Occasionally I look at the kids stretching over by the hangar, continuing to ask more about the exams. It turns out that middle schoolers from all over the province have descended upon the capital city of Jinan and upon this particular university. He ticks off different cities where kids are from, and the list stretches all across Shandong Province (although he himself is from Jinan). I never get a good answer for why everyone has to come to one spot to take these exams. Maybe, I wonder, this is a sort of meat market. Maybe it has something to do with China’s practice of plucking up elite athletes and funneling them into government-funded training academies. A 2008 article from the Telegraph in England focuses on one such academy, Shichahai School:
Sport is a serious business at the Shichahai School, which is one of more than 300 elite, and controversial, government-funded academies devoted to training the next generation of Chinese athletes….
Such intensity reflects the competitive role of sport in China. The vast majority of professional athletes emerge from the specialist schools, rather than from university or amateur clubs.
His English and my Chinese prohibit this line of questioning from unfolding. But nonetheless, kids from the entire province are here, and they are being scoped out while they play ball. I’m convinced there is a chance that they’re being scouted.
There are a few other things he mentions as part of the exam: running, long jump and – this one was non-verbal – shot-put. But basketball is the main event. The kids are stretching zealously – jumping up and down, dribbling between their legs, running in place.
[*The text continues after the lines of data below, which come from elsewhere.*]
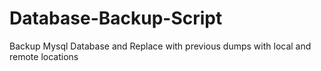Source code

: # Database-Backup-Script
Backup Mysql Database and Replace with previous dumps with local and remote locations

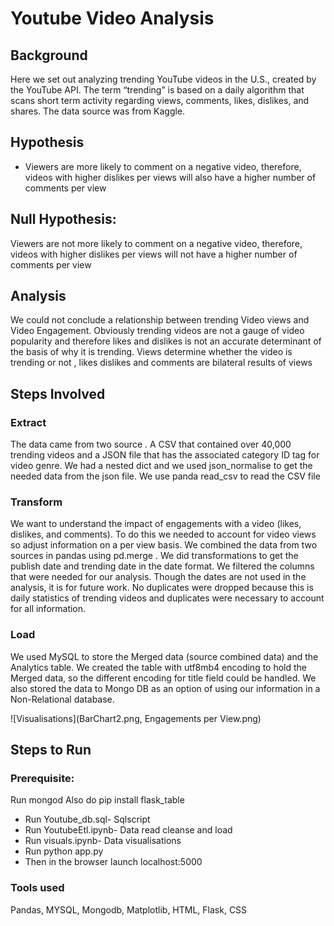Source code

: 
# Youtube Video Analysis
## Background

Here we set out analyzing trending YouTube videos in the U.S., created by the YouTube API. The term “trending” is based on a daily algorithm that scans short term activity regarding views, comments, likes, dislikes, and shares. The data source was from Kaggle.

## Hypothesis

* Viewers are more likely to comment on a negative video, therefore, videos with higher dislikes per views will also have a higher number of comments per view
## Null Hypothesis:

Viewers are not more likely to comment on a negative video, therefore, videos with higher dislikes per views will not have a higher number of comments per view

## Analysis
We could not conclude a relationship between trending Video views and Video Engagement. Obviously trending videos are not a gauge of video popularity and therefore likes and dislikes is not an accurate determinant of the basis of why it is trending. Views determine whether the video is trending or not , likes dislikes and comments are bilateral results of views

## Steps Involved

### Extract 
The data came from two source . A CSV that contained over 40,000 trending videos and a JSON file that has the associated category ID tag for video genre. We had a nested dict and we used json_normalise to get the needed data from the json file. We use panda read_csv to read the CSV file

### Transform 

We want to understand the impact of engagements with a video (likes, dislikes, and comments). To do this we needed to account for video views so adjust information on a per view basis.
We combined the data from two sources in pandas using pd.merge . We did transformations to get the publish date and trending date in the date format. We filtered the columns that were needed for our analysis. Though the dates are not used in the analysis, it is for future work. No duplicates were dropped because this is daily statistics of trending videos and duplicates were necessary to account for all information.

### Load 
 We used MySQL to store the Merged data (source combined data) and the Analytics table. We created the table with utf8mb4 encoding to hold the Merged data, so the different encoding for title field could be handled. We also stored the data to Mongo DB as an option of using our information in a Non-Relational database.

![Visualisations](BarChart2.png, Engagements per View.png)

## Steps to Run 

### Prerequisite: 
Run mongod Also do pip install flask_table

* Run Youtube_db.sql- Sqlscript 
* Run YoutubeEtl.ipynb- Data read cleanse and load 
* Run visuals.ipynb- Data visualisations 
* Run python app.py 
* Then in the browser launch localhost:5000

### Tools used
 Pandas, MYSQL, Mongodb, Matplotlib, HTML, Flask, CSS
It looks, basically, like they’re getting ready to play in a big game. What’s more, there is a crowd of people gathered to watch them. The onlookers vary in age. Some of them are the same age as the kids stretching, but others, like the ones I had that initial “conversation” with, are much older, at least 30 or 35 years-old. People have lined the fence, standing shoulder-to-shoulder to watch these kids get loose.
And that’s nothing compared to the lengths people are going to to see what’s transpiring behind the concrete walls of the hangar. Some of them are balancing precariously on the half-inch-wide fence to try to steal a glance, and several more have literally climbed trees to catch what’s going on. They are perched like monkeys, peering through a gap below the rooftop and above the walls, all to see the mysterious basketball games inside. There is no such fanfare for the track and field events taking place on the far side of the court. Kids are jumping and running in anonymity. But basketball has seduced the masses, even simply watching the kids stretch.
I am resigned to the fact that I won’t be playing any ball at the university today. I say good-bye to the McGrady fan and head home. Kids are playing in the courtyard when I get back. I play with them for a little while, baffled by my day of basketball that included decidedly little actual basketball.